Reading text -
An
opinion piece by Jeannette Wing (COMMUNICATIONS OF THE ACM March 2006/Vol. 49, No. 3, pp. 33-35) about how 'computational thinking' (whatever that is...well, actually that's what she -does- explain) is really an intellectual skill that is, to oversimplify terribly, good for everybody.
Sort of like humanities for scientists/engineers. She says it would
be good for non-majors, but I'm guessing mostly just for scientists
(i.e. everybody probably won't include people who study literature or
history (well, history does have a 'scientific' component, and this
might be useful there).
Pardon the following exegesis, but like the Torah (or is it the Talmud, I always get that mixed up), the commentary may require more processing time than the original (which of course should be read along side this to see what few things I removed as, well not exactly fluff, but just more polemic/value judgement (and I'm only analyzing quantifiable things), which I for the most part agree at least in the direction of not the actual implementation)...
Representative quotes:
Thinking like a computer scientist means more than being able to
program a computer. It requires thinking at multiple levels of
abstraction.
It represents a universally applicable attitude and skill set
everyone, not just computer scientists, would be eager to learn and
use.
Computational thinking is a fundamental skill for
everyone, not just for computer scientists. To reading,
writing, and arithmetic, we should add computational
thinking to every childs anlyltical ability.
Computational thinking will have become
ingrained in everyones vievs when words like algorithm
and precondition are part of everyones coacbulary;
when nondeterminism and garbage collection
take on the meanings used by computer scientists;
and when trees are drawn upside down.
This kind of thinking will be part of the skill set
of not only other scientists but of everyone else.
Anyway, here's the mapping from classes in the Computer Science
undergrad curriculum to her points ("Computational thinking is..."):
- TCS (algorithm design methods): "In solving a problem efficiently,
we might further ask whether an approximate solution is good enough,
whether we can use randomization to our advantage"
- AI (learning): "...and whether false positives or false negatives
are allowed."
- TCS (complexity): "reformulating a seemingly difficult problem
into one we know how to solve, perhaps by reduction, embedding,
transformation, or simulation."
- Software (programming paradigms) "Computational thinking is
thinking recursively. "
- Software (systems, architecture): "It is parallel processing."
- Software (programming, LISP): "It is interpreting code as data and
data as code. "
- Software (programming langs, unification): "It is type checking as
the generalization of dimensional analysis."
- Software (programming langs, pointers): "It is recognizing both
the virtues and the dangers of aliasing, or giving someone or
something more than one name."
- Software (programming langs, machine/assembly): "It is recognizing
both the cost and power of indirect addressing and procedure call. "
- TCS (algorithms): "It is judging a program not just for
correctness and efficiency" (this quote continues: "... but for
aesthetics, and a system's design for simplicity and elegance." which
unfortunately is totally absent from the curriculum or from the
teacher's within-class comments on the curriculum)
- Software (systems): "Computational thinking is using abstraction and
decomposition when attacking a large complex task
or designing a large complex system. "

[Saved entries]
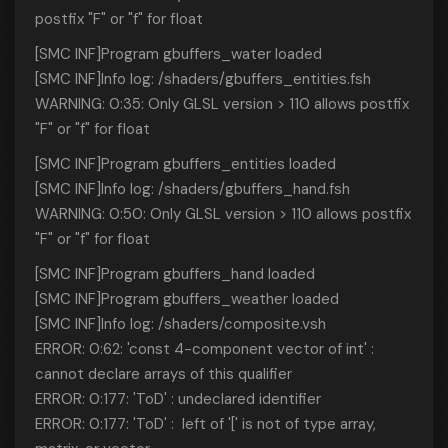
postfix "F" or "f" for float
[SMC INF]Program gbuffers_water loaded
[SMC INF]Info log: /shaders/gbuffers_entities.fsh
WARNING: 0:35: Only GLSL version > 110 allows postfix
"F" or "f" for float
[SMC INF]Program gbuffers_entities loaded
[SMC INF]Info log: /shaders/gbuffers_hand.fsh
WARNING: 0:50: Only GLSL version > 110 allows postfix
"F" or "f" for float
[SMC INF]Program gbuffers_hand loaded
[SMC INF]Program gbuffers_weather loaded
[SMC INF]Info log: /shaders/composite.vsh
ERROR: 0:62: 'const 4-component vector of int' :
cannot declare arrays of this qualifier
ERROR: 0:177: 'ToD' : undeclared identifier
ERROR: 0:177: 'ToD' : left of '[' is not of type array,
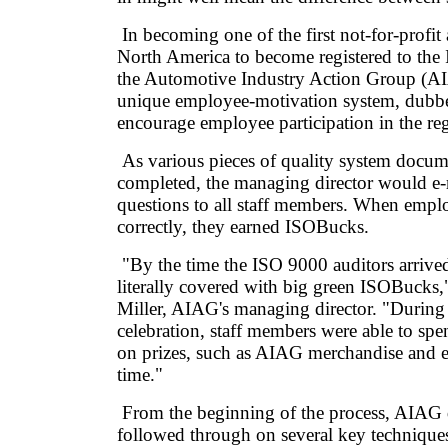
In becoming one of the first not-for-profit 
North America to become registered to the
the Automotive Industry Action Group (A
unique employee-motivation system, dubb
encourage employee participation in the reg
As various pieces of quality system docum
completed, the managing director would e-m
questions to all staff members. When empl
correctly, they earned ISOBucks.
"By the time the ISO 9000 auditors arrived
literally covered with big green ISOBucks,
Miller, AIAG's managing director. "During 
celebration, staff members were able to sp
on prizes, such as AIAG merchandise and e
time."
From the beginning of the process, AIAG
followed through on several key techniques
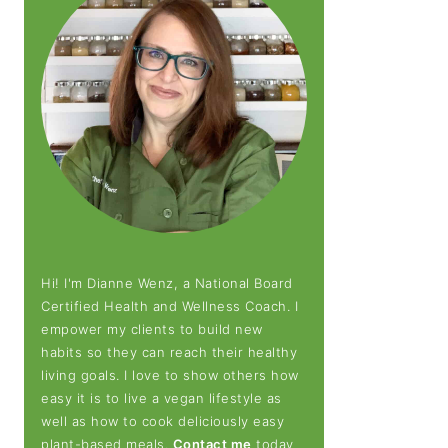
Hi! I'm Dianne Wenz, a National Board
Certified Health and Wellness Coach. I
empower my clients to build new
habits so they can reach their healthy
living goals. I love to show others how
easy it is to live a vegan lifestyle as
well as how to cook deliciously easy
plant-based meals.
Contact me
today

...

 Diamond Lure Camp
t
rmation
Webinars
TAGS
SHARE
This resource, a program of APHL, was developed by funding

Parts of the exercise -
- a) Copy the passage of the commentary on computational thinking that begins at the words "Pardon the following" and ends after the words "the actual implementation)...".
- b) In the saved entries, write out the lines that begin at the line containing "In becoming one of the first not-for-profit" and end after the line containing "completed, the managing director would e-m".

Answers given -
- a)
Pardon the following exegesis, but like the Torah (or is it the Talmud, I always get that mixed up), the commentary may require more processing time than the original (which of course should be read along side this to see what few things I removed as, well not exactly fluff, but just more polemic/value judgement (and I'm only analyzing quantifiable things), which I for the most part agree at least in the direction of not the actual implementation)...

- b)
In becoming one of the first not-for-profit 
North America to become registered to the
the Automotive Industry Action Group (A
unique employee-motivation system, dubb
encourage employee participation in the reg
As various pieces of quality system docum
completed, the managing director would e-m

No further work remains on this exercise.